The $550,000 that Lane's home fetched at auction covered most of his $650,000 first mortgage, but none of his $200,000 second mortgage -- and the second lender wants its money.

"I thought this was finally over, but it's one of these things where there's no end in sight," said Lane, a 65-year-old biotech executive who fell on hard times after losing his job and coming down with cancer.

Massachusetts homeowners who've lost properties to the state's foreclosure crisis are finding that their troubles don't necessarily end when the auctioneer's gavel falls.

That's because foreclosure auctions in today's weak housing market rarely net enough to pay off properties' first mortgages, let alone any second liens.

Bay State consumers are often technically on the hook for any remaining balances under laws lenders haven't traditionally enforced, but are beginning to employ more and more.

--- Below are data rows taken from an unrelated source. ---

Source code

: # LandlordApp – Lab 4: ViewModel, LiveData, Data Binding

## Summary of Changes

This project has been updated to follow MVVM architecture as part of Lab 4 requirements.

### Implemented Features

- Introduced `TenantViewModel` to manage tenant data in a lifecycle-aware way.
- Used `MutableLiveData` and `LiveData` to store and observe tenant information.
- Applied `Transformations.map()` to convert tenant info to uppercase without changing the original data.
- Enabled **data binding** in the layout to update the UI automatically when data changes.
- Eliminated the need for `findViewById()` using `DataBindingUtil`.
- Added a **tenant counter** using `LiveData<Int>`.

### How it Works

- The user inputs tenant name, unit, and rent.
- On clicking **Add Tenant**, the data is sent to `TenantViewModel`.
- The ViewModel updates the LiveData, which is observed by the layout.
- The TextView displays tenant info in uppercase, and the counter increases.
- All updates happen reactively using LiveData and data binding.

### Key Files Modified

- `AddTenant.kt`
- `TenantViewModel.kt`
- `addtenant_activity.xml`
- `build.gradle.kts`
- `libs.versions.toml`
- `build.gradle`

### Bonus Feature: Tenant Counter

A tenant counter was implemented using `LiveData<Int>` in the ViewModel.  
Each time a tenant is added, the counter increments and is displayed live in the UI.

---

For instance, Bank of America keeps billing Lane for the $200,000 he owes on his second mortgage, plus some $10,000 in penalties and interest. The ex-homeowner also recently began getting a second set of bills from Dyck O'Neal, a Texas firm that buys bad debts on the cheap and tries to collect them.

"They want a quarter-of-a-million dollars from me, but I don't have it and I don't know how to get it unless I rob one of their banks," Lane said.

Bank of America told the Herald in a statement that while it "always regards foreclosure as a last resort, (we) may ask third-party firms to try to collect unpaid balances in certain instances involving second mortgages."

Most lenders have historically let such debts slide, figuring that people who've lost homes to foreclosure are broke.

But Andover bankruptcy lawyer Michael Feinman said post-foreclosure collections shot up when housing's last bust ended in the mid-1990s, and he expects they'll soon do so again.

"Once things settle down a bit, these debts will get sold off and there will be companies like Dyck O'Neal picking them up and chasing borrowers for them," Feinman said.

Unfortunately for consumers, state law allows second-lien holders to go after some post-foreclosure debts for as long as 20 years. Firms can also go to court and get "deficiency judgments" good for a second 20 years.

With such judgments in hand, collectors can place liens against any future properties foreclosed homeowners buy, or even seek court orders garnishing debtors' wages.

Typically, collection activities begin months or years after people have lost homes to foreclosure and moved on.

"It's really upsetting to clients," said Nadine Cohen of Greater Boston Legal Services, which provides free lawyers for the poor and has seen a handful of post-foreclosure cases so far. "People got outrageous subprime loans that they never could have afforded, lost their homes to foreclosure and then the second-mortgage companies come after them."

Experts say consumers faced with such collections often end up declaring bankruptcy, sullying credit scores that had just begun recovering from the underlying foreclosures.

Even when lenders don't try to collect unpaid second liens, merely having one on your credit report can disqualify you from future loans.

Just ask Annette White-Cole, who lost her Hyde Park house to foreclosure in 2006 after getting a subprime loan from a firm the state later sued for running a scam.

White-Cole has lived with relatives for three years, but patched up her credit, took a city-run home buyer's class and now wants to buy a place again.

However, the 49-year-old can't get financing because her credit file still lists her former home's unpaid $80,000 second mortgage.

Unless loan servicer Green Tree -- which didn't respond to a request for comment -- forgives White-Cole's debt, the woman won't qualify for a mortgage for years.

"These people have destroyed my life," White-Cole said. "It's like a nightmare that doesn't end."